Shira is currently completing her Bachelor of Science in Nursing at the University of Haifa and has been accepted into an accelerated MSc Nursing track. she is interested in interdisciplinary integration between clinical care, research, and technological innovation in healthcare settings. Her research focuses on mapping the coping strategies of parents of children with eating disorders across the illness trajectory, in attempt to find the situational goodness-of fit within the flexibility paradigm.

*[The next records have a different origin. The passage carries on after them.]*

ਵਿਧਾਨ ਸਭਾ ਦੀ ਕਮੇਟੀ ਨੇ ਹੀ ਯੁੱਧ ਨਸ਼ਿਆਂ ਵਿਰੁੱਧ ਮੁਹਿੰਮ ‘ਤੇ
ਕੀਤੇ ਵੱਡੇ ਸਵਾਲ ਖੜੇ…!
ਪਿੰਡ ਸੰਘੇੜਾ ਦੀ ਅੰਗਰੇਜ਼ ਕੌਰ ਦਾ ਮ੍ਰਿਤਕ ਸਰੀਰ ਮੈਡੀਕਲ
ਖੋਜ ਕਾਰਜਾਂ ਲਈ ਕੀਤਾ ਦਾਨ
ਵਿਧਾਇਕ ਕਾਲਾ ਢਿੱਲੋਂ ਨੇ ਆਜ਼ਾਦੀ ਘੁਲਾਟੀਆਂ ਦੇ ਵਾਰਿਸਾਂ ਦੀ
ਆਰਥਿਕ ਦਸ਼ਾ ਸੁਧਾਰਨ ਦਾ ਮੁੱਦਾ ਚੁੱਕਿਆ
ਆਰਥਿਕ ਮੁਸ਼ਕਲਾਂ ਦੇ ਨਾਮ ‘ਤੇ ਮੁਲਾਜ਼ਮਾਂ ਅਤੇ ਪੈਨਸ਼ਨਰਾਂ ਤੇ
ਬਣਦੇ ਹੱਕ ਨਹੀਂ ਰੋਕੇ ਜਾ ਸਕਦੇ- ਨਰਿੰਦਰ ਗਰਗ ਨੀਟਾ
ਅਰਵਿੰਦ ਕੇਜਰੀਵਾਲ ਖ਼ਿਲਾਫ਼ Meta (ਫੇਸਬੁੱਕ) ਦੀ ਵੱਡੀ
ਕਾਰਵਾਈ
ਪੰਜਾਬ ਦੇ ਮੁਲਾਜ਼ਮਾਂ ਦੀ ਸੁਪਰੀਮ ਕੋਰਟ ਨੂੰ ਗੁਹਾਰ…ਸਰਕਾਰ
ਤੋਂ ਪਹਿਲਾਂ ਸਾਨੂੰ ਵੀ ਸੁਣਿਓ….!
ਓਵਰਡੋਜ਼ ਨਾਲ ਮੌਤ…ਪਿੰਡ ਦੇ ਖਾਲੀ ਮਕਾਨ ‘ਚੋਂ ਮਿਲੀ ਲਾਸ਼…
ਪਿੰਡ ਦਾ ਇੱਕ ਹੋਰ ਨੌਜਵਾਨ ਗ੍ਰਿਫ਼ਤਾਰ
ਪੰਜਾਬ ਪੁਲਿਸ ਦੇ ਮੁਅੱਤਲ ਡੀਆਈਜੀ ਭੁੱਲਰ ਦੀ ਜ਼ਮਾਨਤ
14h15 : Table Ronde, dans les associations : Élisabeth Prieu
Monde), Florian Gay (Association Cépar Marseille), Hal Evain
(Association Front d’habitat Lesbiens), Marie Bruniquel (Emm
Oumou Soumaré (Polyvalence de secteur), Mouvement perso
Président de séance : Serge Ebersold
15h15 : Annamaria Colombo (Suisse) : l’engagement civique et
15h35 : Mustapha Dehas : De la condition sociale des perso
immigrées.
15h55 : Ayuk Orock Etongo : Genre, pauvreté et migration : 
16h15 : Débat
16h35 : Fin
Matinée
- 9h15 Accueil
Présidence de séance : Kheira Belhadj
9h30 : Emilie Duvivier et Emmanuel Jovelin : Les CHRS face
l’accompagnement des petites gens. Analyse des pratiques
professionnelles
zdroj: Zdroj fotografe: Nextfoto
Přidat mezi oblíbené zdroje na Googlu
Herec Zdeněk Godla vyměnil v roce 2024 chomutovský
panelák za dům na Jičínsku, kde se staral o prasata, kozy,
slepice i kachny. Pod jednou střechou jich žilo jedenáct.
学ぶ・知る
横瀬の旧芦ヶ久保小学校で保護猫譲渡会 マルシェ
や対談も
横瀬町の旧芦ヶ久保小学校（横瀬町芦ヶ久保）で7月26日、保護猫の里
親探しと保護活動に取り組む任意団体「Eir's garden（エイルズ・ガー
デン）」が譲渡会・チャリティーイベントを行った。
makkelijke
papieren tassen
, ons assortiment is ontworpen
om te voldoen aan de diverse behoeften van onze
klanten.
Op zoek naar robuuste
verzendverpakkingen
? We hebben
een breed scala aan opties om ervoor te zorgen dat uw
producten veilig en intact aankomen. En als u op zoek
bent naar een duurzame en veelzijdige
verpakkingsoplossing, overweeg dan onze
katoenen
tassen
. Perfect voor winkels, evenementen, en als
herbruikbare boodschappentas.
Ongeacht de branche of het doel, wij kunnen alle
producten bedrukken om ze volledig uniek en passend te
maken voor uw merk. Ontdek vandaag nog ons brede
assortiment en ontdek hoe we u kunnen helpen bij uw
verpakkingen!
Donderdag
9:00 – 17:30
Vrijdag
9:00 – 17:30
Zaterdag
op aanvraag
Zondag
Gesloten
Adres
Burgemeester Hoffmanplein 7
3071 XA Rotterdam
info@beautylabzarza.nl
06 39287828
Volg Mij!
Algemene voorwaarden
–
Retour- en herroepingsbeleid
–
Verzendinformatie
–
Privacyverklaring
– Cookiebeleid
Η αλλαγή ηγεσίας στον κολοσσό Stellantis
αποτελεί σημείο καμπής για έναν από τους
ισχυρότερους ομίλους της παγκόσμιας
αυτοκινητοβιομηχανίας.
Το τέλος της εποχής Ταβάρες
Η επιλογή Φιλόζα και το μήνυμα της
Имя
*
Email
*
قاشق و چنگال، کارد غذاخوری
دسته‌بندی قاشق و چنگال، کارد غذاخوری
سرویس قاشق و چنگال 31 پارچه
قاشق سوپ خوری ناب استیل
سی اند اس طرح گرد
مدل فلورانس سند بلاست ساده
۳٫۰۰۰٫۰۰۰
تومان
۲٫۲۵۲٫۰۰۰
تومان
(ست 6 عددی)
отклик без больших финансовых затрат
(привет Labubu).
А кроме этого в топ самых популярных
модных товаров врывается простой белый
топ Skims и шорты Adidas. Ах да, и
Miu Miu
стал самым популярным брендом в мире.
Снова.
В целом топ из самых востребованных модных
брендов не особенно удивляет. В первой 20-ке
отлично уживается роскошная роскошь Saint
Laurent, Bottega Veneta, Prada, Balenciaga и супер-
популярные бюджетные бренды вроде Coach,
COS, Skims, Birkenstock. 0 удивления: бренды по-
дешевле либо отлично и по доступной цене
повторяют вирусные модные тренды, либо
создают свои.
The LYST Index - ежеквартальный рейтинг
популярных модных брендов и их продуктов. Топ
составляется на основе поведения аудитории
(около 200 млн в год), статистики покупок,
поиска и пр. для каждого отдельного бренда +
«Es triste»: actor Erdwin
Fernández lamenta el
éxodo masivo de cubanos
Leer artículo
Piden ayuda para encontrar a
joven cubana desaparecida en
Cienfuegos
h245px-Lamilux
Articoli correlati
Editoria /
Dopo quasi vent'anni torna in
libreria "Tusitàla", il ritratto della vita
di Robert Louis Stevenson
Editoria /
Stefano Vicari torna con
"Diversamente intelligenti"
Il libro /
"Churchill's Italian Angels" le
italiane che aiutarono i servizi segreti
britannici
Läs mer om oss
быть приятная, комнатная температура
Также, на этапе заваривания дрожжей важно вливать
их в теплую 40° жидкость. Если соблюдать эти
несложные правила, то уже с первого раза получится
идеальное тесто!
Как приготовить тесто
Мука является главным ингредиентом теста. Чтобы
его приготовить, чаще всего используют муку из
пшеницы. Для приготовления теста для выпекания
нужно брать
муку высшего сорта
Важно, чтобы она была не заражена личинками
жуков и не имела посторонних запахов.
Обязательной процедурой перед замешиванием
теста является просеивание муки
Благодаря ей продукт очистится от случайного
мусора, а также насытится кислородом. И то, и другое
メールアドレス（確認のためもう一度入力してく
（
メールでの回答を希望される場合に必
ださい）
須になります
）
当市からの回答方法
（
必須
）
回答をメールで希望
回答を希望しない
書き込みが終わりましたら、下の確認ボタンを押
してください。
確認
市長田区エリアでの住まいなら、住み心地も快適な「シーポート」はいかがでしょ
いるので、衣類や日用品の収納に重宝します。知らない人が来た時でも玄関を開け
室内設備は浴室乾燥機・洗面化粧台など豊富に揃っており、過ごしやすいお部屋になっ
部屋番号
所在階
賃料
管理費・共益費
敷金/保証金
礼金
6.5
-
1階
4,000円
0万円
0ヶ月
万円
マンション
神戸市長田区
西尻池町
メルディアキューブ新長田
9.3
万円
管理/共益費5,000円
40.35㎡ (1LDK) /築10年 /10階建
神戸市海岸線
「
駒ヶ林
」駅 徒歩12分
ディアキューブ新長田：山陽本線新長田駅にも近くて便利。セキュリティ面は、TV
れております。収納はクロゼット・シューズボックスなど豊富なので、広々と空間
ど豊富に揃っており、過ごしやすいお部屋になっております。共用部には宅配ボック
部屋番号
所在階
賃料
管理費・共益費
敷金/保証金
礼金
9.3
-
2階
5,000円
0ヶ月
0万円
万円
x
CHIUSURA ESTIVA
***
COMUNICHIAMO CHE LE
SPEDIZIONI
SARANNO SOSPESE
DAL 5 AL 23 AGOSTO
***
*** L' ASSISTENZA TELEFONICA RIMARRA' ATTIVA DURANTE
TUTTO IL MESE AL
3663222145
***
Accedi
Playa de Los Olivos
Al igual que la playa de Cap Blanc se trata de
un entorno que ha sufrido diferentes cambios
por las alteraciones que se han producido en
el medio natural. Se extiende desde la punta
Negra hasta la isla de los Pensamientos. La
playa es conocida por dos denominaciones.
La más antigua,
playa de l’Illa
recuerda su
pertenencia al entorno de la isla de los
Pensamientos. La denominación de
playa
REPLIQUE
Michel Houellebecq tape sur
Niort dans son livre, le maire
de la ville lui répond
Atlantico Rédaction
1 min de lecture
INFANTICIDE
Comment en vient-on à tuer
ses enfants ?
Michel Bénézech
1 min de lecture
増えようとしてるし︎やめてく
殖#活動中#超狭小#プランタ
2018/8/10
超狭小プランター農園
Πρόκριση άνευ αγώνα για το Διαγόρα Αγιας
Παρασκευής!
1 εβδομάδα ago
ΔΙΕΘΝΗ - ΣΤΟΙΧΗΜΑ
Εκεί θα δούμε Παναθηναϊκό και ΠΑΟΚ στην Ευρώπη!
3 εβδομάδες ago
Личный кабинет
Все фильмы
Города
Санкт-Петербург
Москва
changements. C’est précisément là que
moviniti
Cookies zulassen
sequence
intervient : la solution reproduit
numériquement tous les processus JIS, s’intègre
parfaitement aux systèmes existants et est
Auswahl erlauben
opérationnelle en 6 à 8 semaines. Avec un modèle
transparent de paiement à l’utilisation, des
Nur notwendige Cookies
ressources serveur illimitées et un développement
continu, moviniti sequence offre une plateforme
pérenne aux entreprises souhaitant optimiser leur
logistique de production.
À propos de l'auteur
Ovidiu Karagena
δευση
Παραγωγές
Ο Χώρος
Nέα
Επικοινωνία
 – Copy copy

Bar is a registered nurse with a multidisciplinary academic background and clinical experience in nephrology and dialysis care. She holds a BA in Behavioral Sciences and completed a nursing conversion program at Hillel Yaffe Medical Center, alongside advanced certifications in nephrology and clinical instruction. Her research focuses on emotional regulation processes in dialysis patients, examining how emotional regulation mechanisms influence symptom perception, illness interpretation, and psychological well-being in chronic care settings.
Amer is a recently graduated registered nurse, and an MSN student with research interests in emotional regulation in nursing, occupational stress and burnout, and empathy in chronic care. He studies the emotion regulation strategies among dialysis nurses, examining how emotional processes affect burnout, stress, empathy, and the quality of patient care. The study aims to inform frameworks that support emotional resilience and professional sustainability in high-intensity, long-term caregiving environment
Dr. Artzi- Medvedik is a public health clinical nurse specialist, with an expertise in mother-newborn care and breastfeeding. In her fellowship she studies the resilience strategies and coping flexibility of parents of children with eating disorders. Her research utilizes a mixed-methods design (qualitative and quantitative), aiming at identifying parental cognitive and behavioral coping strategies, and analyzing parental coping profiles longitudinally, to further characterize the coping flexibility goodness-of-fit in this population.